Lawrence Biegelsen - Wells Fargo Securities, LLC, Research Division

And so -- the growth outside the U.S. was strong as you mentioned, but you can you talk about your share? I mean, excluding -- outside of Japan, your share was about 35%, and plus or minus a few percentage points. But your share has trended down over the past few quarters. Can you talk about what's driving that, number one, and what turns that around?

Gerhard F. Burbach

Yes. So there hasn't been a consistent pattern if you look at the last few quarters. But if you look at Q1 particularly, you're correct that there was -- we did lose some share. The most significant factors OUS, in that regard, were thrombus, particularly in the core markets,. And then secondly, the distributor markets, which have a fair amount of volatility in terms of their order patterns and kind of can swing share in some substantive ways on a quarter-to-quarter basis. So those are the 2 most significant factors that impacted share in the first quarter versus if we look at the second half of last year.

Lawrence Biegelsen - Wells Fargo Securities, LLC, Research Division

And what do you think drives the patterns -- well, a reversal of the trend in your view?

Gerhard F. Burbach

Yes. On the distributor front, that tends to be a lumpy kind of a dynamic. So we've seen that go with ups and downs, depending on which distributors are ordering in particular quarters. So we don't believe there is a fundamental shift in terms of those distributor markets if we look at the first quarter versus the second half of last year. So we feel good about the potential for that rebound as we look at the coming quarters just based on kind of patterns that we've seen historically. In terms of thrombus, there, it's obviously, really, our effort to drive the education of the market, the understanding of -- put that into the appropriate context, including the range of clinical outcomes. And that's really true of not just Europe, but that's also true in the United States. If we look at the U.S., we think that thrombus was a factor in terms of share in the U.S. So that's definitely a very significant focus for us here as we continue forward. We expected thrombus to create some headwind here in the first half of the year. So that's certainly not unexpected that we were going to be heavily focused on thrombus.

▶ [Records]:
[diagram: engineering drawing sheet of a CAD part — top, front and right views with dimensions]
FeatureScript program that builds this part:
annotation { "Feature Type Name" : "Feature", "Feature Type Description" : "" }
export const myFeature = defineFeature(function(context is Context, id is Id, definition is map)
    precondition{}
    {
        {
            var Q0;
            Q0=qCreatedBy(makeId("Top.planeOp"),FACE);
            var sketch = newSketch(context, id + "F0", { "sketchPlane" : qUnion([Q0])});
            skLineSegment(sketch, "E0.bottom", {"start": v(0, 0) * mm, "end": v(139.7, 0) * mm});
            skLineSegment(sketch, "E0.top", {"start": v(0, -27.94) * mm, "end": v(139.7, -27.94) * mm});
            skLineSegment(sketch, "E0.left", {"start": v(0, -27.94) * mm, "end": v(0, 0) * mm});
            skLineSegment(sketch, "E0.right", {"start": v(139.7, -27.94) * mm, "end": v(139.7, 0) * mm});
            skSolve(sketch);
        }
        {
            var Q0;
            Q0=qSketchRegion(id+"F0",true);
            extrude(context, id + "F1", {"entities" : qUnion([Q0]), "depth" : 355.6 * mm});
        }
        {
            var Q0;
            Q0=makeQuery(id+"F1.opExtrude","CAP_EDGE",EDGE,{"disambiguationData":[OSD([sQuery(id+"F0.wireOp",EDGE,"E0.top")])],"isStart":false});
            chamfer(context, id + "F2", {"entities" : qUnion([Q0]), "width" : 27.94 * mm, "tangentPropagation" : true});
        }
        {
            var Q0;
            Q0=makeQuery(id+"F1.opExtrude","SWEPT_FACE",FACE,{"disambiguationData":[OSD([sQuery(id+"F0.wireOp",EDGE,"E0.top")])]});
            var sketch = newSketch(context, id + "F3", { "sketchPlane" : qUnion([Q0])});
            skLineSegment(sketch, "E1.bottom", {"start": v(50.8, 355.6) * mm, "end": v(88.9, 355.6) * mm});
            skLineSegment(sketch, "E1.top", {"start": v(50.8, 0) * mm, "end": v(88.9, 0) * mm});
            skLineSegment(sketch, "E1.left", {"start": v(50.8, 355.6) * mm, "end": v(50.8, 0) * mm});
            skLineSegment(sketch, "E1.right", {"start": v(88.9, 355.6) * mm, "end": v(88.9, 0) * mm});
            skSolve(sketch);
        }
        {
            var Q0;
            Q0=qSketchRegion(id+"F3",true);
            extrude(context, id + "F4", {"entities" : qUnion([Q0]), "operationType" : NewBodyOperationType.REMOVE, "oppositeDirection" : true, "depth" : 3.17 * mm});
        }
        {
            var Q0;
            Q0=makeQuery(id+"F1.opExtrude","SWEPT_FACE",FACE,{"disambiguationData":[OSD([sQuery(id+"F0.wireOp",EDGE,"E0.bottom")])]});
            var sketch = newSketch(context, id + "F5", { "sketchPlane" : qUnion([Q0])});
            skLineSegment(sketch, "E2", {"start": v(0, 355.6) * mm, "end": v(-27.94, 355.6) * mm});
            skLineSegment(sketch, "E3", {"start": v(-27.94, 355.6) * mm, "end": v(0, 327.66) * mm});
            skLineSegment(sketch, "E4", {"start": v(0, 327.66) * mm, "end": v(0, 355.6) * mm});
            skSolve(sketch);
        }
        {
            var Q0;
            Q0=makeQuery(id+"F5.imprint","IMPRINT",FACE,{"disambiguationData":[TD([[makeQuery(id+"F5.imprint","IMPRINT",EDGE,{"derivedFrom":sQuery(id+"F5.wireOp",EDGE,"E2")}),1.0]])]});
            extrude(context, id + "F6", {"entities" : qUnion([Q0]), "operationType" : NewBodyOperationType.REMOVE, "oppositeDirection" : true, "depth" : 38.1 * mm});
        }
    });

▶ [Work to complete]:
- a) Based on the earnings call transcript, say whether each statement agrees with it. Answer yes or no, and quote the words that decide each one. (i) Burbach acknowledges a loss of share in the first quarter. (ii) Burbach believes the distributor markets have shifted fundamentally. (iii) The thrombus headwind in the first half of the year came as a surprise.
- b) From the earnings call transcript, write out the passage from "And so -- the" to "turns that around?" word for word.
- c) Continue the earnings call transcript from where it ends.

▶ [Results by task]:
- a)
(i) Yes: "we did lose some share."
(ii) No: "we don't believe there is a fundamental shift in terms of those distributor markets"
(iii) No: "We expected thrombus to create some headwind here in the first half of the year."

- b)
And so -- the growth outside the U.S. was strong as you mentioned, but you can you talk about your share? I mean, excluding -- outside of Japan, your share was about 35%, and plus or minus a few percentage points. But your share has trended down over the past few quarters. Can you talk about what's driving that, number one, and what turns that around?

- c)
Operator

We'll go next to Matt Taylor from Barclays.

Matthew Taylor - Barclays Capital, Research Division

I guess, my first question was just if you could help us quantify what you think the impact was from thrombus by geography or just on your overall results. And can you speak to whether you thought it was more or less than when you told us, coming into the year, there was going to be some pressure on the first half?

Gerhard F. Burbach

Yes. So thrombus, I think, had an impact both on market growth more in the U.S., because I don't think we really saw a growth impact outside the U.S. But I think that was relatively modest. I mentioned it was concentrated in a smaller number of larger centers, with some broader base of referral dynamics. So there was an impact there in terms of market growth, but I'd describe it as relatively modest. And then similarly, with market share, we believe, as I mentioned, that both in the U.S. and outside the U.S., in Europe in particular, in our core direct markets, that we saw some impact in terms of some market share loss. And really, that looks like the kind of primary driver of market share loss outside of kind of the 2 other factors. Outside the U.S., there's distributor volatility that I mentioned, in the U.S., of course, the DT trial, which -- those numbers are known and you can pull those out. So if you look at, kind of the share dynamics in the U.S., predominantly really that DT trial enrollment acceleration in Q1, and then the impact of thrombus.

Matthew Taylor - Barclays Capital, Research Division

And just to follow up, was there growth in the Japanese market, excluding the stocking order? Can you speak to underlying trends?

Gerhard F. Burbach

Yes. We didn't see growth outside of the stocking, so that's definitely an area of focus for us to continue to drive the process of enrolling centers, but more importantly, driving the process of education, developing the referral channels, which really haven't existed historically in Japan. We've recognized that it's going to be a multiyear kind of an effort, including moving towards Destination Therapy approval, to really realize the significant potential in that market. So right now, that continues to be a core thrust to achieve sustainable growth in that market.

Operator

We'll take the next question from Suraj Kalia with Northland Securities.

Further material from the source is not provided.